### [What to do]
Copy out every line of text in the data below without changing anything, leaving out the pictures.

### [Chart interpretation exercises]
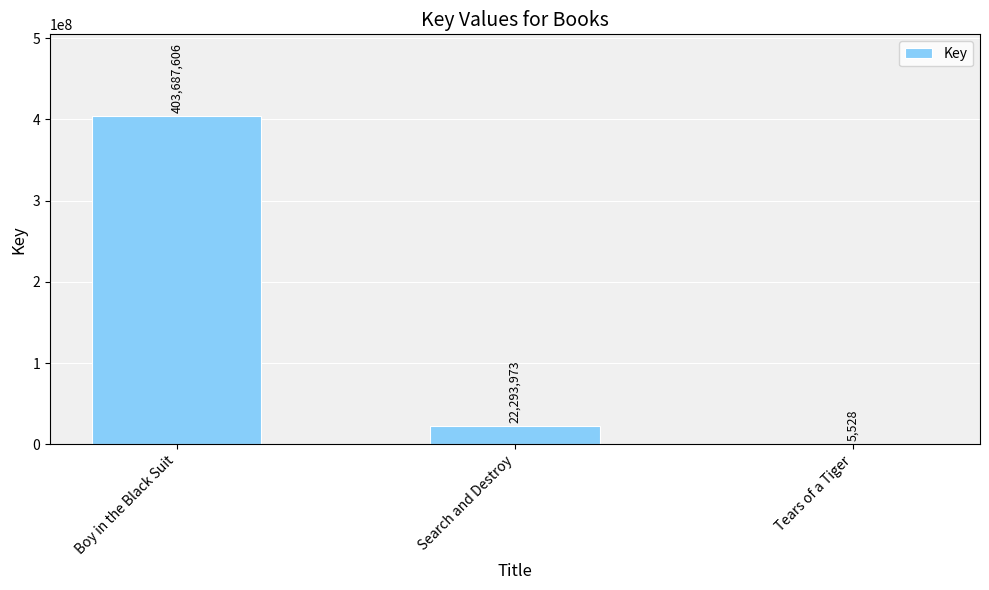

The value at Boy in the Black Suit is 220806417. True or false?

False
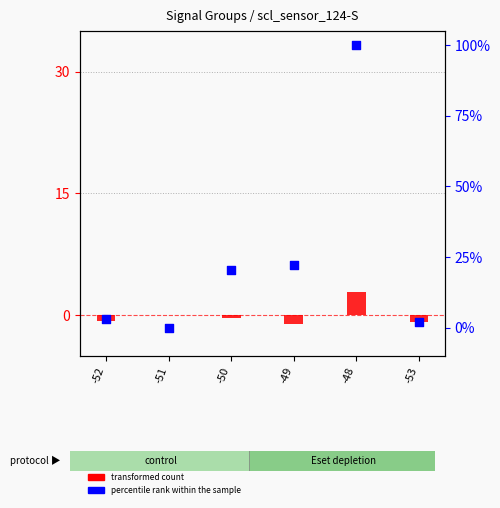

What is the change in value from -50 to -53?

-18.5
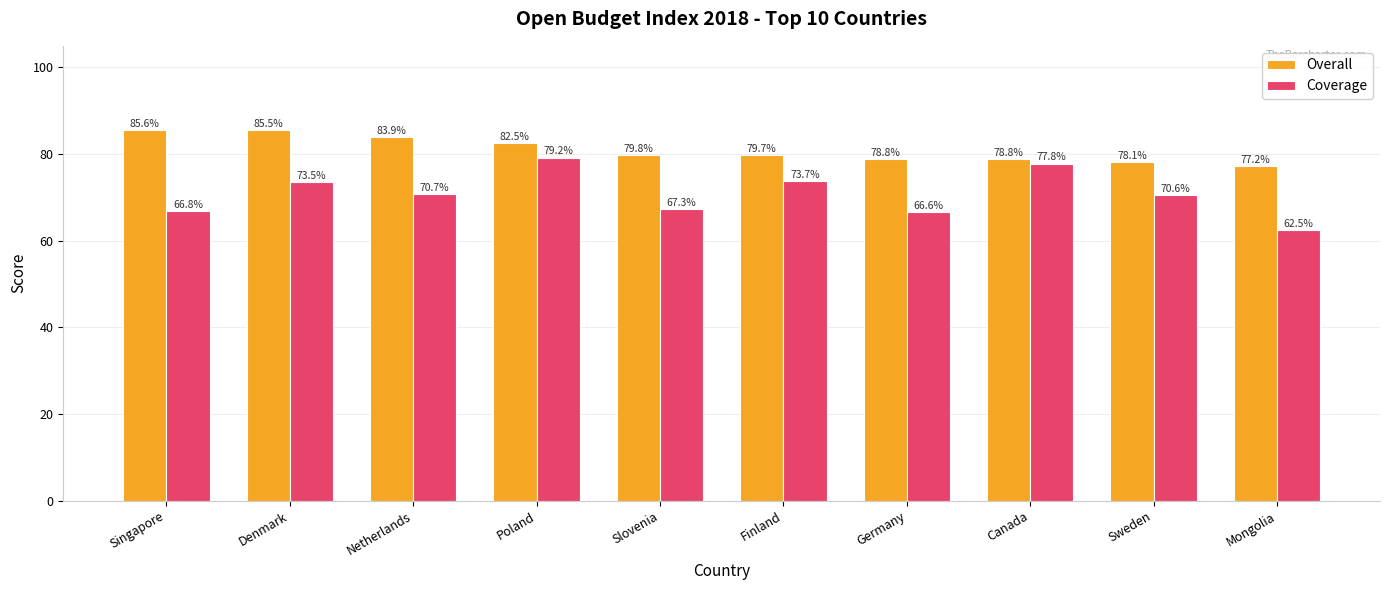

Is it true that Overall equals 78.1 at Sweden?

True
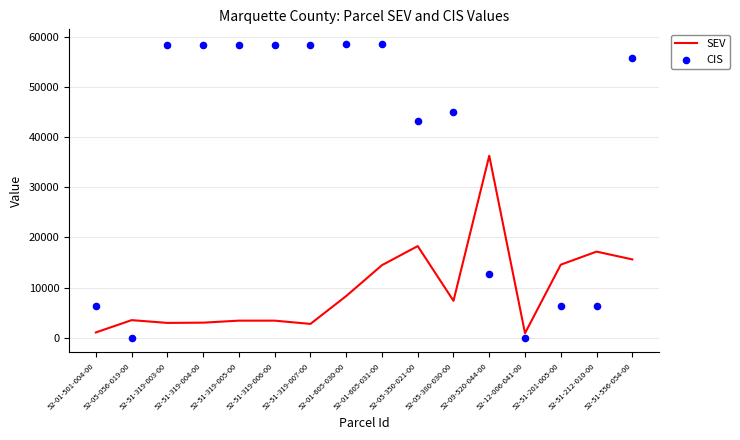

Which series reaches the minimum Y coordinate?

CIS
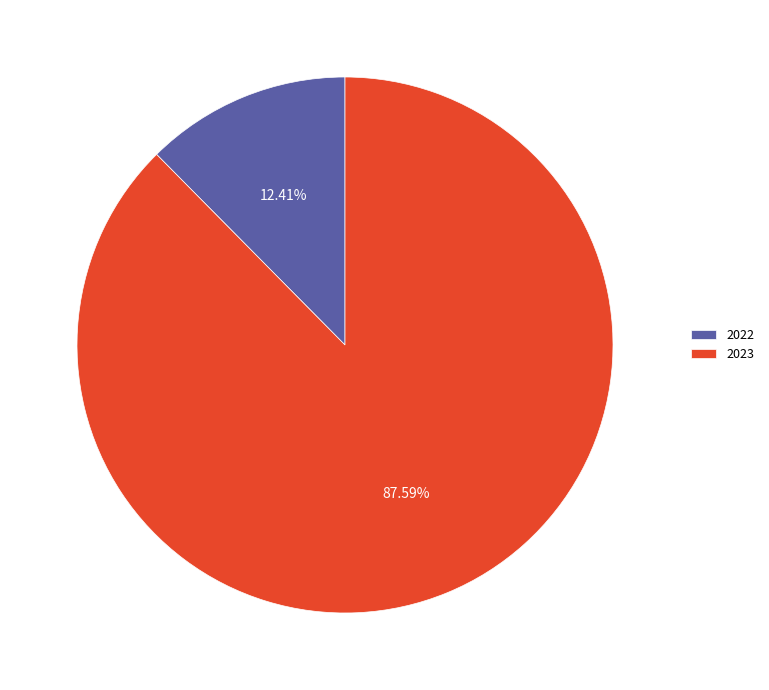

To the nearest percent, what percentage of the pie is 2022?

12%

### [Your response]
The value at Boy in the Black Suit is 220806417. True or false?

False

What is the change in value from -50 to -53?

-18.5

Is it true that Overall equals 78.1 at Sweden?

True

Which series reaches the minimum Y coordinate?

CIS

To the nearest percent, what percentage of the pie is 2022?

12%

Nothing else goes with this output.